§ RECORDS FOR THIS TASK:
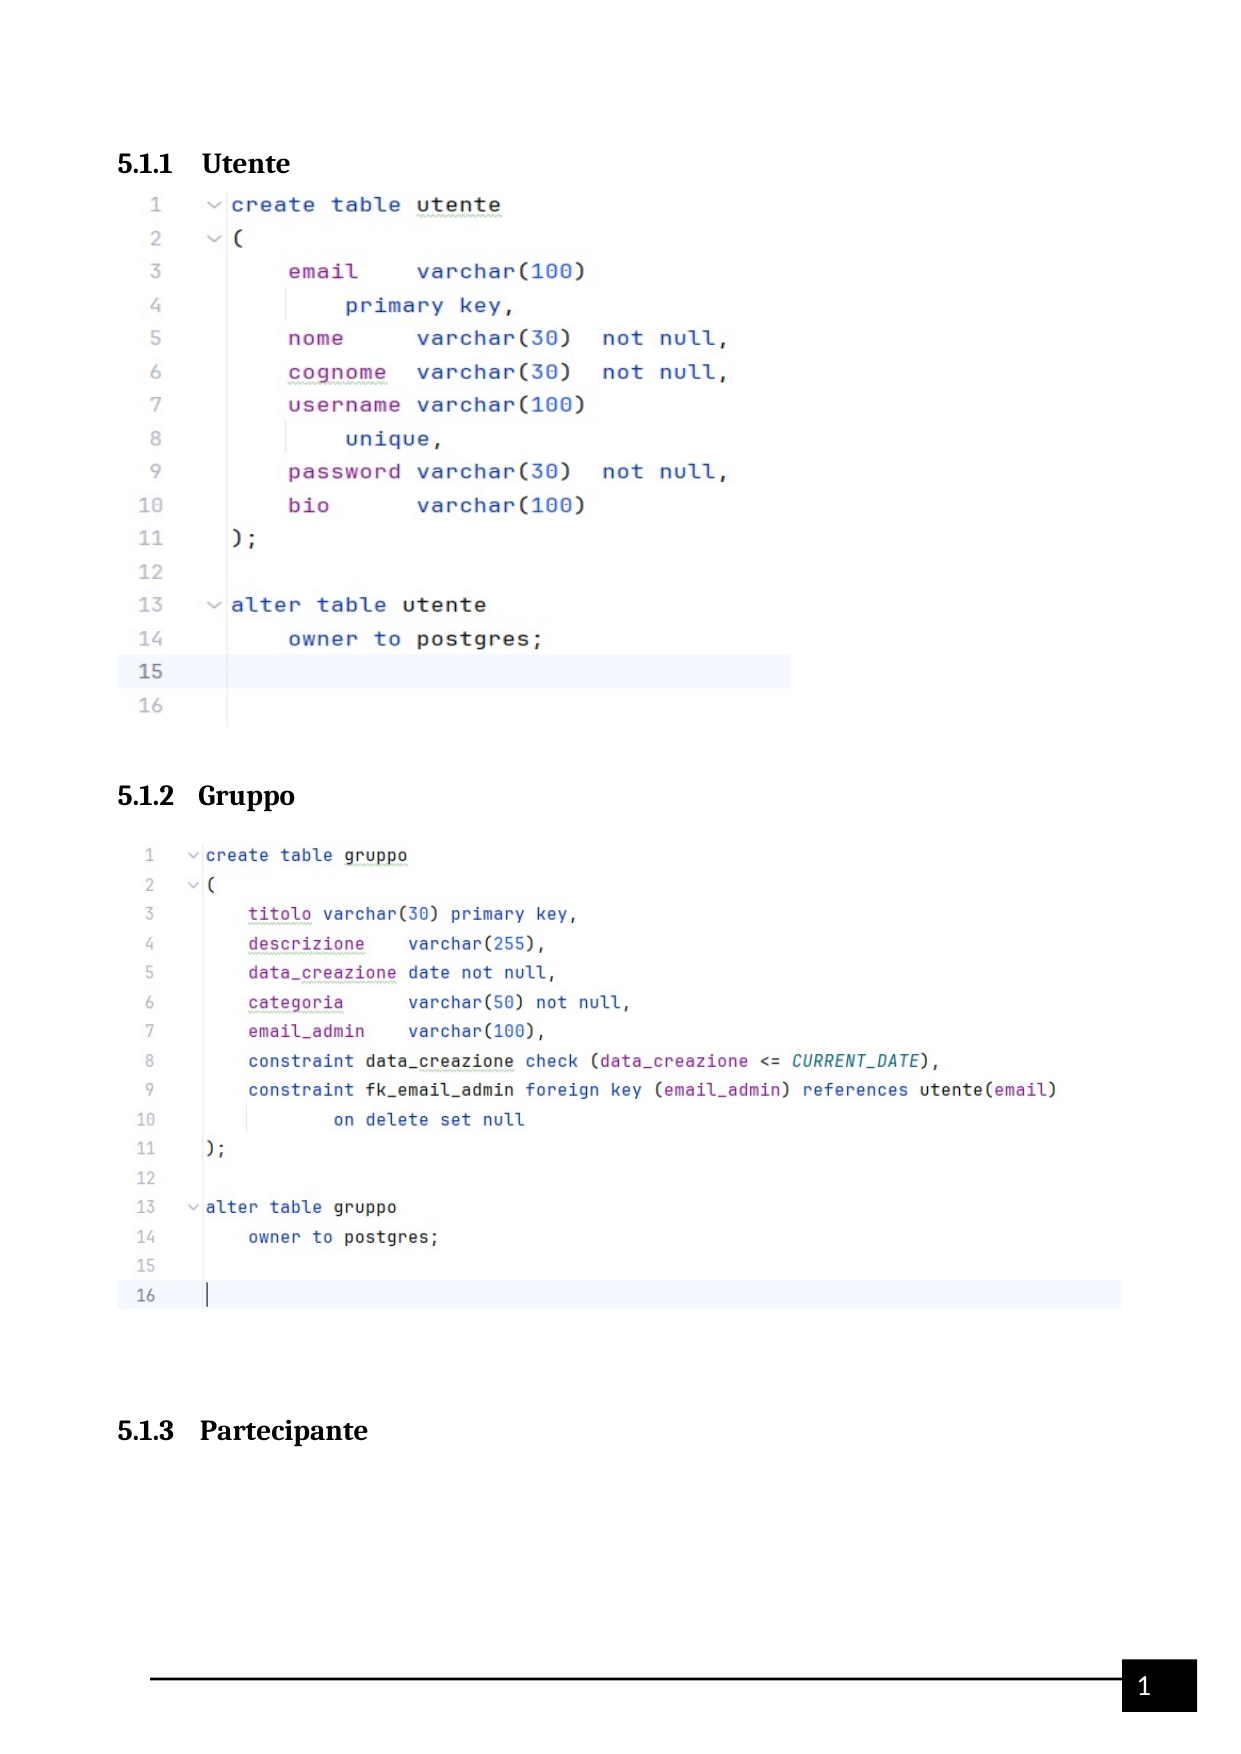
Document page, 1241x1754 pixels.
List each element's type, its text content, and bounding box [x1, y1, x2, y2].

picture [117, 843, 1121, 1309]
subtitle 5.1.3 Partecipante [117, 1414, 1078, 1448]
subtitle 5.1.1 Utente [117, 148, 1078, 181]
subtitle 5.1.2 Gruppo [117, 779, 1078, 813]
picture [118, 191, 792, 727]
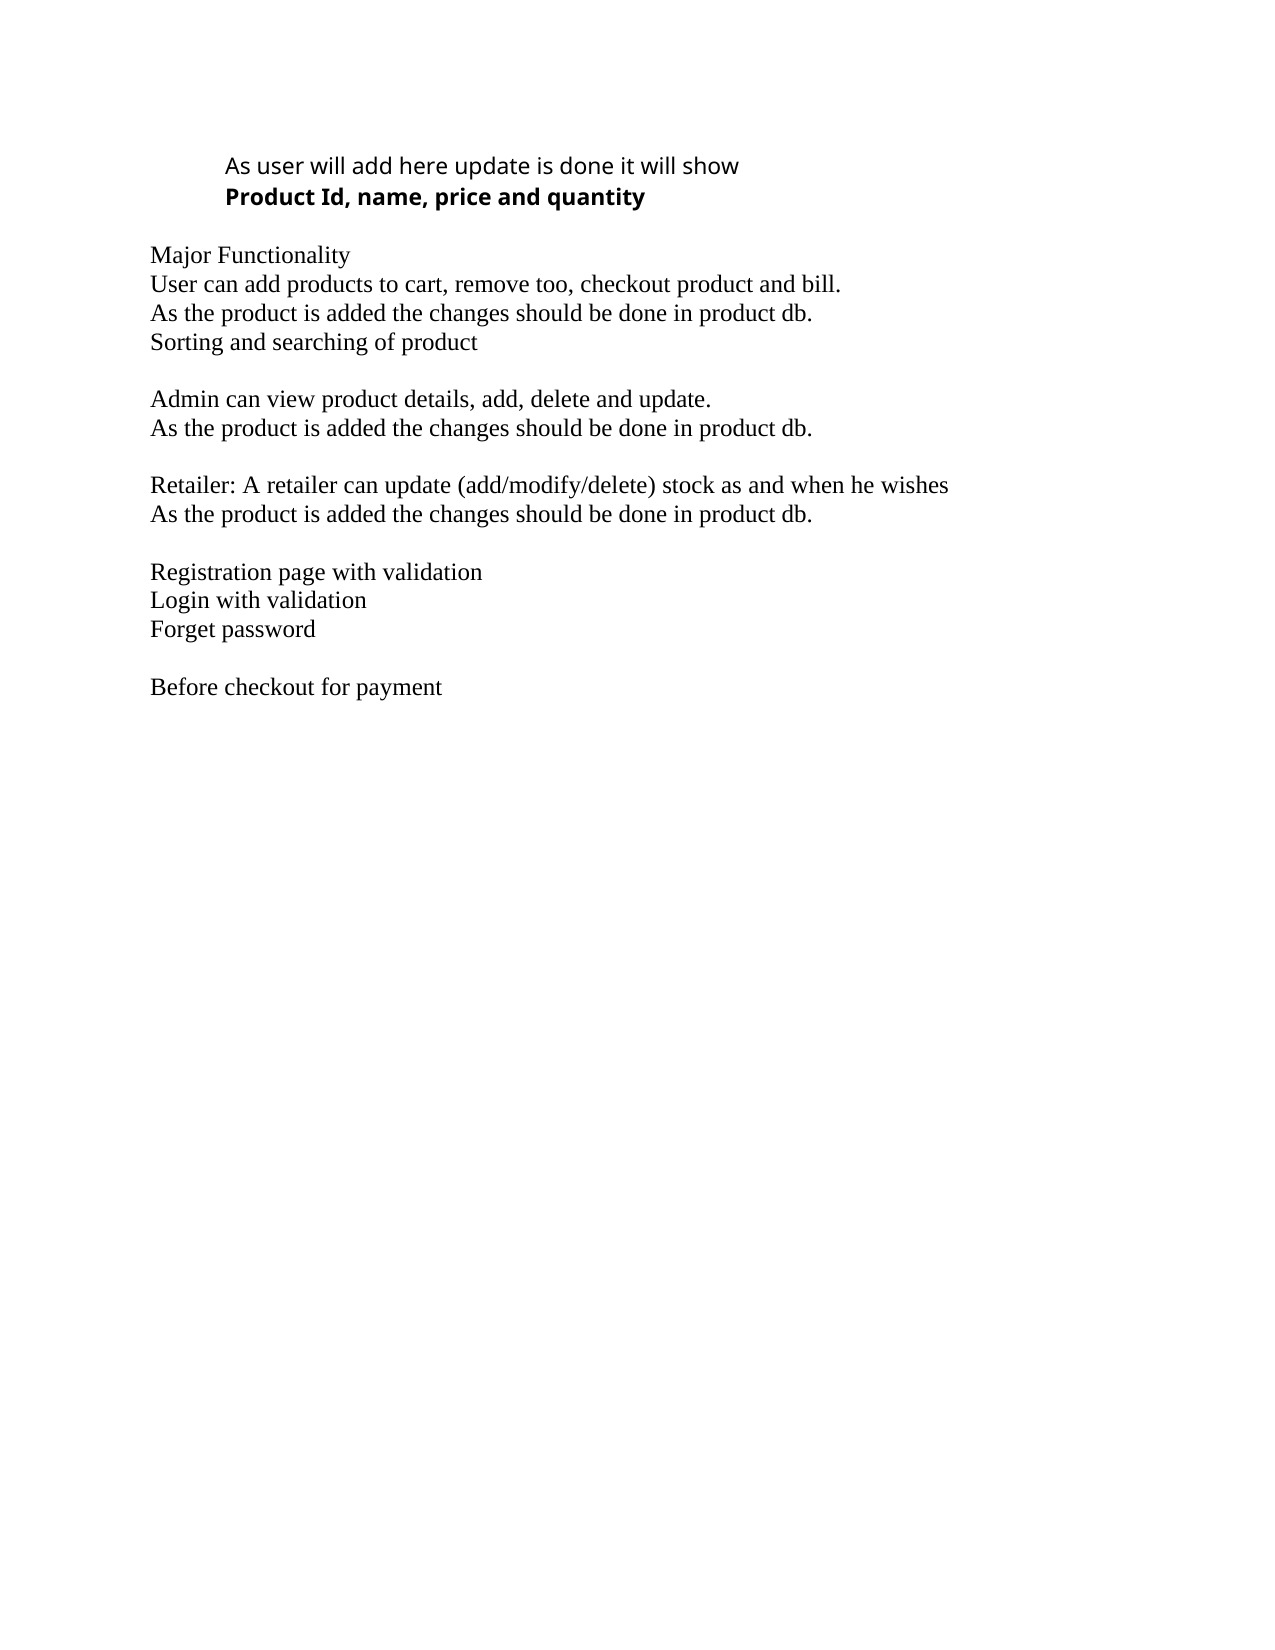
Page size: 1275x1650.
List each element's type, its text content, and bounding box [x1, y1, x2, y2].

text Major Functionality [150, 241, 1125, 269]
text Before checkout for payment [150, 672, 1125, 701]
text Registration page with validation [150, 557, 1125, 586]
text As the product is added the changes should be done in product db. [150, 499, 1125, 528]
text As user will add here update is done it will show [150, 150, 1125, 181]
text Retailer: A retailer can update (add/modify/delete) stock as and when he wishes [150, 471, 1125, 499]
text As the product is added the changes should be done in product db. [150, 413, 1125, 442]
text User can add products to cart, remove too, checkout product and bill. [150, 269, 1125, 298]
text Admin can view product details, add, delete and update. [150, 384, 1125, 413]
text Login with validation [150, 586, 1125, 614]
text Forget password [150, 614, 1125, 643]
text Sorting and searching of product [150, 327, 1125, 356]
text As the product is added the changes should be done in product db. [150, 298, 1125, 327]
text Product Id, name, price and quantity [150, 181, 1125, 212]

§ REQUIREMENT:
Where an entry holds an image, drop the image and copy the remaining text exactly.

§ SOLUTION FOR THIS TASK:
Document page, 1241x1754 pixels.
List each element's type, its text content, and bounding box [x1, y1, x2, y2].

picture [117, 843, 1121, 1309]
subtitle 5.1.3 Partecipante [117, 1414, 1078, 1448]
subtitle 5.1.1 Utente [117, 148, 1078, 181]
subtitle 5.1.2 Gruppo [117, 779, 1078, 813]
picture [118, 191, 792, 727]
Page size: 1275x1650.
List each element's type, its text content, and bounding box [x1, y1, x2, y2].

text Major Functionality [150, 241, 1125, 269]
text Before checkout for payment [150, 672, 1125, 701]
text Registration page with validation [150, 557, 1125, 586]
text As the product is added the changes should be done in product db. [150, 499, 1125, 528]
text As user will add here update is done it will show [150, 150, 1125, 181]
text Retailer: A retailer can update (add/modify/delete) stock as and when he wishes [150, 471, 1125, 499]
text As the product is added the changes should be done in product db. [150, 413, 1125, 442]
text User can add products to cart, remove too, checkout product and bill. [150, 269, 1125, 298]
text Admin can view product details, add, delete and update. [150, 384, 1125, 413]
text Login with validation [150, 586, 1125, 614]
text Forget password [150, 614, 1125, 643]
text Sorting and searching of product [150, 327, 1125, 356]
text As the product is added the changes should be done in product db. [150, 298, 1125, 327]
text Product Id, name, price and quantity [150, 181, 1125, 212]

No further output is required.